Bono dedicated the softer, sweet-sounding Running to Stand Still, which featured him on harmonica, to Soundgarden’s Chris Cornell, who died last week: „For the lion that was Chris Cornell, we send a prayer.“
Red Hill Mining Town, a Joshua Tree song played in concert for the first time on this tour, was inspired by a 1980s miners‘ strike in England, but Bono finds its message of worker persistence amid hardship resonant in contemporary America.
„Sometimes, songs become themselves years later, “ he told the crowd. „This feels right for the moment we’re in.“
In God’s Country, a potent homage to America’s physical beauty and the power of its ideals, featured an emotional performance by the lead singer, who held up his arm in tribute to the Statue of Liberty when singing, „She is liberty, and she comes to rescue me.“
Encore songs made clear that the band’s creative energy didn’t dissipate after Joshua Tree. Two from 2000 — Beautiful Day, whose electric vibe was accompanied by streaming colors on the video screen, and Elevation, in which Bono fittingly powered up his voice — would have brought concertgoers to their feet if they weren’t already there.
Ultraviolet (Light My Way) honored women, with pictures of historic trailblazers (Rosa Parks) and modern-day role models (Michelle Obama, Hillary Clinton) earning applause.
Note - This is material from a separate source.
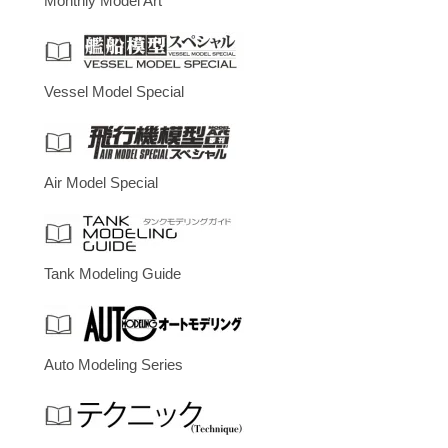
Monthly Model Art
Vessel Model Special
Air Model Special
Tank Modeling Guide
Auto Modeling Series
One (also the name of a U2-supported campaign that fights poverty and disease) featured a fierce, aching Bono vocal, leading to an endorsement of political organizing and social movements.
Miss Sarajevo, a 1995 tribute to civilian victims of a withering siege, was accompanied by a specially commissioned film featuring a current-day teenage Syrian refugee hoping to come to an America of civility and opportunity — a place where a fabled tree can sustain even under the harshest of conditions.